Provided records:
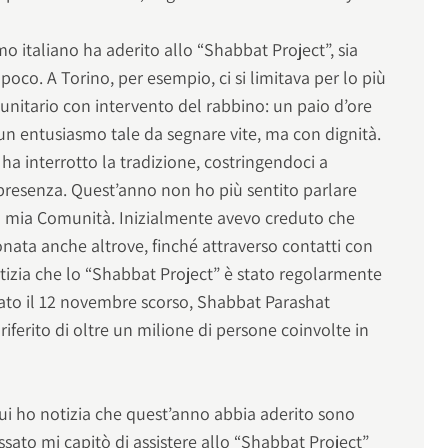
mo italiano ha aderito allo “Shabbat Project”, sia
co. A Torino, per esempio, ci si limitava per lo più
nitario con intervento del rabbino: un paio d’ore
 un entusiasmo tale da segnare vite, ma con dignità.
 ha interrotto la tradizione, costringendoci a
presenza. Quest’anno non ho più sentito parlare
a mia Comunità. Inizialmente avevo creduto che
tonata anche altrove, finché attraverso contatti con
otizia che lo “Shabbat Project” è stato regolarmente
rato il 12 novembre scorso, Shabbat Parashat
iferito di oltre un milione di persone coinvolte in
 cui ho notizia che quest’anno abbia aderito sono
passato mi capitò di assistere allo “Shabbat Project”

---

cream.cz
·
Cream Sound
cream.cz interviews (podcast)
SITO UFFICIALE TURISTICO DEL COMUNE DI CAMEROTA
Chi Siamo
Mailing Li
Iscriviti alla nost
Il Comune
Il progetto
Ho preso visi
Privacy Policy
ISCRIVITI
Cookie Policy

Exercise prompt:
The lines above starting at the one that contains "tonata anche altrove, finché" and ending at the one that contains "passato mi capitò" must be transcribed exactly, and no other lines may appear.

Completed task:
tonata anche altrove, finché attraverso contatti con
otizia che lo “Shabbat Project” è stato regolarmente
rato il 12 novembre scorso, Shabbat Parashat
iferito di oltre un milione di persone coinvolte in
 cui ho notizia che quest’anno abbia aderito sono
passato mi capitò di assistere allo “Shabbat Project”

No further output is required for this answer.